Segment Start: QUOTED PASSAGE

Michele Avella

Personal information
- Date of birth: 1 May 2000 (age 26)
- Place of birth: Naples, Italy
- Height: 1.86 m (6 ft 1 in)
- Position: Goalkeeper

Team information
- Current team: Renate

Youth career
- 0000–2018: Casertana
- 2016–2017: → Avellino (loan)

Senior career*
- Years: Team / Apps / (Gls)
- 2018–2021: Casertana / 29 / (0)
- 2018–2019: → Matelica (loan) / 38 / (0)
- 2019–2020: → Messina (loan) / 25 / (0)
- 2021–2022: Ancona-Matelica / 27 / (0)
- 2022–2023: Virtus Francavilla / 32 / (0)
- 2023–2024: Frosinone / 0 / (0)
- 2024: → Brescia (loan) / 5 / (0)
- 2024–2025: Brescia / 0 / (0)
- 2025–2026: Palermo / 0 / (0)
- 2026: Guidonia / 9 / (0)
- 2026–: Renate / 0 / (0)

= Michele Avella =

Italian footballer

Michele Avella (born 1 May 2000) is an Italian professional footballer who plays as a goalkeeper for club Renate.

== Club career ==
Born in Naples, Avella started his career in Casertana youth system.

On 29 July 2019, he was loaned to Serie D club Messina.

On 11 August 2021, he joined Ancona-Matelica.

On 23 June 2022, Avella agreed to a move to Virtus Francavilla.

On 3 January 2024, Avella joined Brescia on loan with an option to buy.

On 12 June 2024, he joined Brescia on permanent basis.

On 6 September 2025, Avella joined Palermo on a free transfer.

Segment End: QUOTED PASSAGE
Segment Start: EXERCISE DATA

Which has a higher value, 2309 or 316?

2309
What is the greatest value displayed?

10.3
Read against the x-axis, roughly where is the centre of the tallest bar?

Segment End: EXERCISE DATA

REQUIRED TASKS:
1) Using the Michele Avella article, decide whether each statement agrees with it, and quote the words that settle each one: (a) Avella was born in Naples. (b) Avella joined Palermo on loan. (c) Messina was a Serie D club when Avella was loaned there.
2) Extract the passage of the Michele Avella article from "Italian footballer" to "D club Messina.", word for word.

PROBLEM SOLUTIONS:
1)
(a) Yes: "Born in Naples, Avella started his career in Casertana youth system."
(b) No: "On 6 September 2025, Avella joined Palermo on a free transfer."
(c) Yes: "On 29 July 2019, he was loaned to Serie D club Messina."

2)
Italian footballer

Michele Avella (born 1 May 2000) is an Italian professional footballer who plays as a goalkeeper for club Renate.

== Club career ==
Born in Naples, Avella started his career in Casertana youth system.

On 29 July 2019, he was loaned to Serie D club Messina.